Remember that the value of your obscenities can go up as well as down! I'm fascinated by the reclassification of material - a big one in the early DVD era was the re-rating of The Terminator from an 18 down to a 15. Plus in its own way the Brendan Fraser film The Mummy was groundbreaking as it was one of the first films allowed to be released on home video in different versions with different ratings (that was previously frowned upon as somehow confusing consumers) - so the VHS release was the cut 12 rated version and the DVD release was uncut 15. The issue with The Mummy? The five or six second sequence in which Fraser is being hanged at the beginning of the film.
A nice article, though I do take issue with this statement on Island of Lost Souls:
Quote:
"Some films manage to pack a real punch after a very long time, and other films just don't - and I think this is in the latter category," says Cooke.
Obviously Cooke hasn't seen any of the poorer Dr Moreau films!
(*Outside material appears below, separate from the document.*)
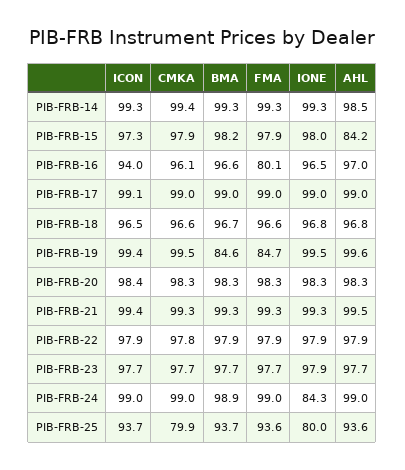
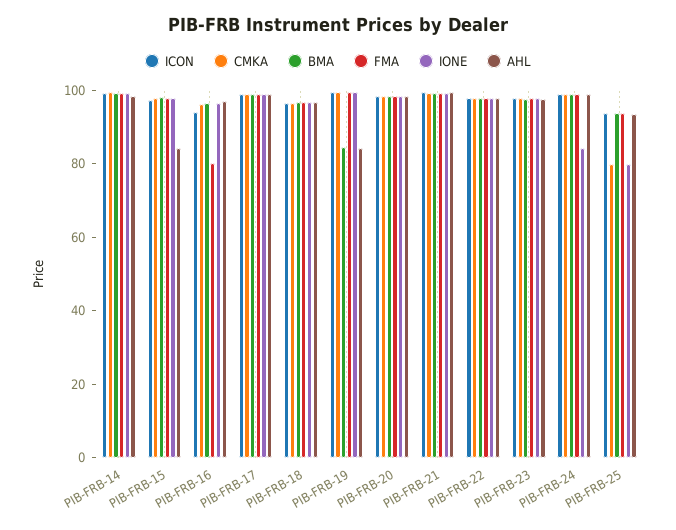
FMA, PIB-FRB-19: 84.7 -> 100
AHL, PIB-FRB-19: 99.6 -> 85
The line up of the films in the series is interesting, especially
No Orchids For Miss Blandish, highly influenced by American gangster and noir films, which apparently caused quite a scandal in its day and led to the director of the BBFC at the time resigning! Enter The Dragon appears to be used as a representative of a whole swathe of kung fu films that had sequences with nunchakus and/or throwing stars removed from them due to fears that fans would be inspired to make their own versions of the weapons (presumably the phasing out of toilets with pull chains helped in allaying that fear!). And it is quite amusing that the film Sick: The Life and Death of Bob Flanagan, Supermasochist has now been passed with a caution of "imitable techniques"! Wasn't the one scene edited from the previous releases the notorious one in which Mr Flanagan nails his penis to a block of wood? I wonder how many people would really be inspired to imitate that, aside from the Jackass folks and their ilk!